*WORK REQUEST A*. In the pregnancy blog post, how far along was the writer in the photo taken two weeks before the newer one?
*WORK REQUEST B*. Rewrite the section of the pregnancy blog post that starts with "I'm posting this" and ends with "he should be.", changing "amusement" to "enjoyment".

*SELECTED PASSAGE*.
========

With only about 5 1/2 weeks to go, I am totally amazed and honestly in awe of how good I've felt this pregnancy. I've had days where I'm in pain, and all my body aches to do it sit, but overall, I've been great, and my doctor even commented on how my veins don't look near as bad as they did while I was pregnant with Chloe.

Call it what you will - whether it's related to the hormonal difference between being pregnant with a girl vs. boy, or how the baby is positioned in the womb, or who knows what other medical mystery it might be - but I'm calling it what I think it is: a miracle!

So yeah, overall I'm very happy with how this pregnancy has gone/is going, and I haven't sweat the small stuff this time around. But that's not to say that I'm not looking forward to having this pregnancy done and over with...Because when it is finally done and over with, I'll be holding my little miracle in my arms.

Monday, November 2, 2009

what a difference 2 weeks make!

I'm posting this more for my own amusement than anything. When you're the one who's pregnant, the day-to-day and week-to-week changes aren't really noticeable. The view from above doesn't change a whole lot, and even though it feels like the baby is filling up more space, and I do feel more uncomfortable as each weeks passes, I honestly haven't felt bigger. In fact, two nights ago I was lying in bed actually worrying about the little guy, wondering if he was growing like he should be.

My concerns were put to rest this afternoon, after I decided to do an impromptu "belly photo" session in front of my bedroom mirror with my phone. I knew I had taken pictures about two weeks ago, so I decided I'd take a few today and see if I could see any noticeable growth.

Here's the one from exactly two weeks ago today (29 1/2 weeks):
Here's one from tonight...You tell me if you see a difference!
Yikes is the first word that came to mind. Seriously. If this is an example of how much he's going to grow on a bi-weekly basis for the remaining weeks of my pregnancy, I'm a little concerned that I'll give birth to a very big boy. I'm about 31 1/2 weeks right now, so that leaves him with about 7 weeks (my approximate guess, based on past pregnancies) to pack on the poundage (is that a word??).

Anyway, I'd much rather have him gaining than not, so seeing this actually made me laugh. I decided that I HAVE to take pictures at least every two weeks from this point on to document the growth. It'll be interesting, to say the least, to watch him/me grow!!!

========

Data records:
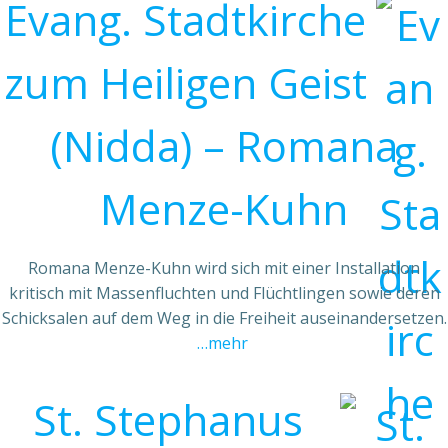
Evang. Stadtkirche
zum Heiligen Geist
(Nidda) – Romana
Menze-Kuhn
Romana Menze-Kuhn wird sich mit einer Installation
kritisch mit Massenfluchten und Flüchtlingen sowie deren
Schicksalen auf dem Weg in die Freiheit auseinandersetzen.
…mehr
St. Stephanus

========

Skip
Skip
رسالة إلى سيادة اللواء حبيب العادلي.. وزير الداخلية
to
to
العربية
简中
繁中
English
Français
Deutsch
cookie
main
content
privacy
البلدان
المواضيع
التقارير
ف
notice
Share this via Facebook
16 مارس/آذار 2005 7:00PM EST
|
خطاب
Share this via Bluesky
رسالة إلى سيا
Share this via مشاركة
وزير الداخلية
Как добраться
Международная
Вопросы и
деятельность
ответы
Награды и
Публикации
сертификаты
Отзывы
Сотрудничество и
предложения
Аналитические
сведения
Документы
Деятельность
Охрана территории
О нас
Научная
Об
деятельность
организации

========

*ANSWER SECTION A*. 29 1/2 weeks.

*ANSWER SECTION B*.
I'm posting this more for my own enjoyment than anything. When you're the one who's pregnant, the day-to-day and week-to-week changes aren't really noticeable. The view from above doesn't change a whole lot, and even though it feels like the baby is filling up more space, and I do feel more uncomfortable as each weeks passes, I honestly haven't felt bigger. In fact, two nights ago I was lying in bed actually worrying about the little guy, wondering if he was growing like he should be.